Below is a transcript of the segment:
THE LAST WORD
10:20 p.m. EDT
ARI MELBER: But broad and unequivocal condemnation of blatantly racist comments doesn't mean, of course, that racism is over in America, as some on the Right continue to suggest.
RUSH LIMBAUGH: In the big scheme of things, what difference does it make if a crackpot owns an NBA team?
Bernie Goldberg made a great point about all this, this Sterling business. He said take a look at the reaction to it. There is no way this is a racist country. There is not one shred of tolerance for what this guy said, might have said, might be thinking. There isn't one shred of tolerance – there's no way this is a racist country. He's exactly right about that.
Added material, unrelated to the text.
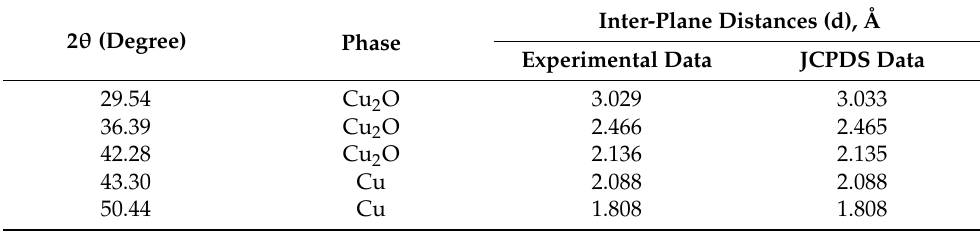
Figure 3. X-ray diffraction patterns of copper-containing particles obtained using solutions of various compositions. Peaks were identified and assigned as follows: cubic cuprite Cu 2 O (5–667) and cubic copper Cu (4–836). Table 3. Comparison of experimentally determined inter-plane distances with JCPDS data. 2 θ (Degree)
BILL O'REILLY: Here's the headline. It's primary his problem, not the country's problem. He's shameful, but does not represent anyone other than himself.
(End Video Clip)
MELBER: Of course, structural racial discrimination does still exist. We have some evidence, look at a federal court decision just today in Wisconsin where a judge invalidated a very controversial and very unequal voter ID law. It signed in 2011 by Republican governor Scott Walker. And it was invalidated because of, in part, its unfair impact directly on minority voters.
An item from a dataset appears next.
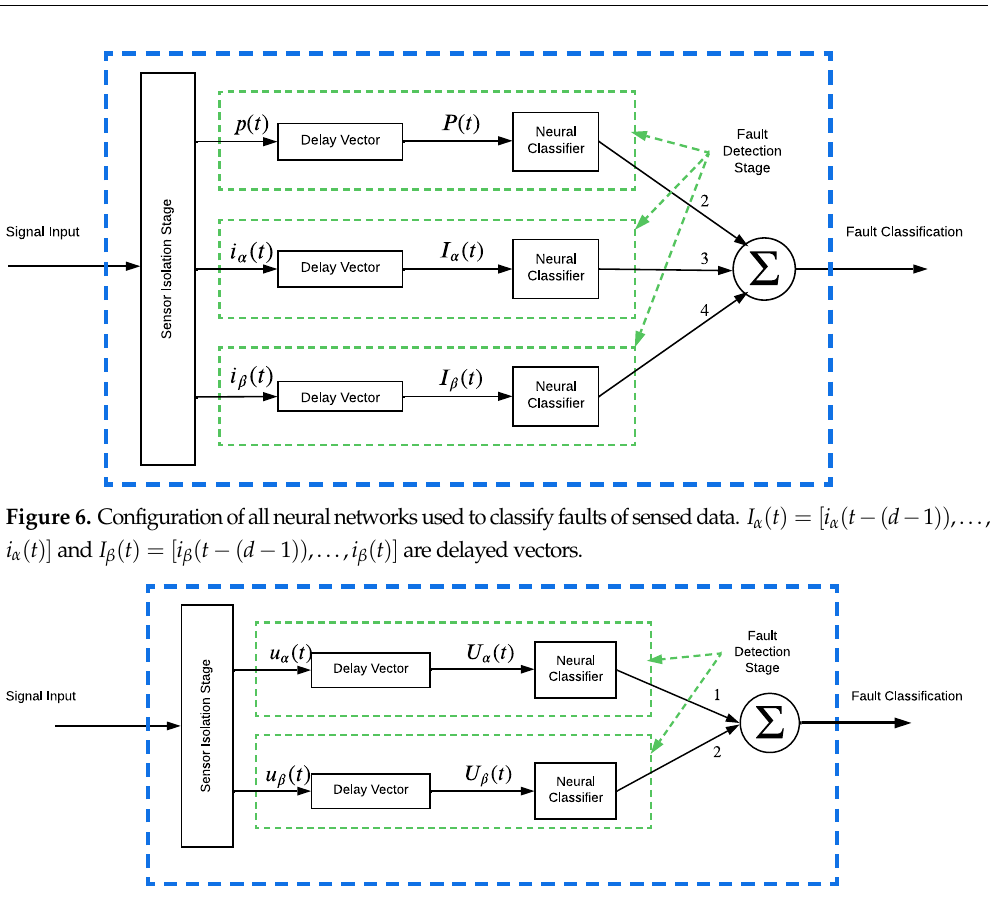
Table 1. Fault labels in sensors.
"The photo ID requirement applies to all voters regardless of race. However, as we see in the ruling, the requirement places a unique and heightened burden on those who must obtain an ID if they wish to continue voting in Wisconsin. The evidence adduced at trial that this unique burden disproportionately impacts black and Latino voters, as the defendants concede. The plaintiff's evidence shows minorities are less likely than whites currently possessing a qualifying ID. Now there wasn't quite as much broad bipartisan or furious condemnation of that. It was, as we mention, passed by Republicans.
MELBER: Let me start here, Dorian, it is interesting to see these incidents of racism which we were just discussing with Reverend Sharpton last week, Cliven Bundy, this week with the NBA. And here, one sort of conservative echo chamber response is well, because the racism was condemned, there is no racism. I want to go beyond that. Because it is simplistic enough to dismiss. And look at the conservative concept of colorblindness which is what was used to support the voter ID law and knocking down of course the Voting Rights Act last year. Where conservatives are saying, whatever is out there all laws should be and all policies should be as colorblind as possible. That's the road to equality.
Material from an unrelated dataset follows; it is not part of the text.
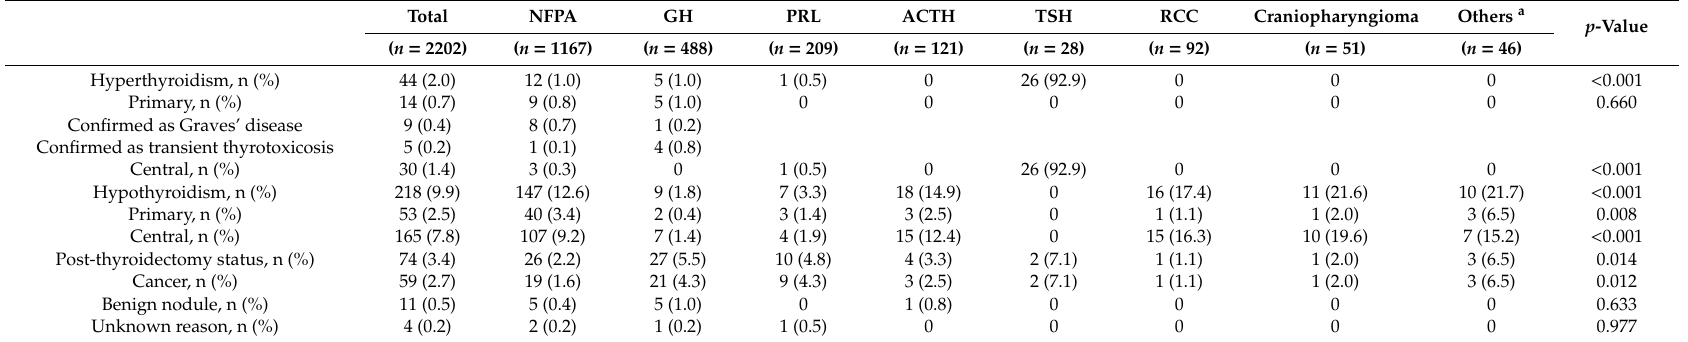
Table 3. Prevalence of thyroid disease according to the type of pituitary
DORIAN WARREN, Columbia University: You said the key word there, Ari. There's a distinction we should make between racist words and speech, and racist practices and policies. We should be focused on the policies and the racial impact of policies that those Republican leaders frankly stand for. So if you think about the Michigan, affirmative action case, John Roberts adheres to that ideology of colorblindness that assumes that racism just equals bad speech or words. And not policies. Where the Wisconsin law that was struck down today, the voter suppression law, one of the things that judge said in striking down is the state cannot produce one example of fraud.
Which gets to the intent behind the law and impact of the law. It was designed to disproportionately affect minority voters, low income voters who tend to favor Democrats. We could go down the list. The minimum wage, the Congress is going to be voting on, disproportionately affects workers of color. Republicans are against that. The fact that 24 states have refused to expand Medicaid, disproportionately affects people of color, that's a life and issue for people. It affects millions of people. So let's – I want to encourage us to get back to the focus on racial policies and the impact of policies versus the racist speech that people say. Yes, we should all condemn it. But the policies affect millions of more Americans.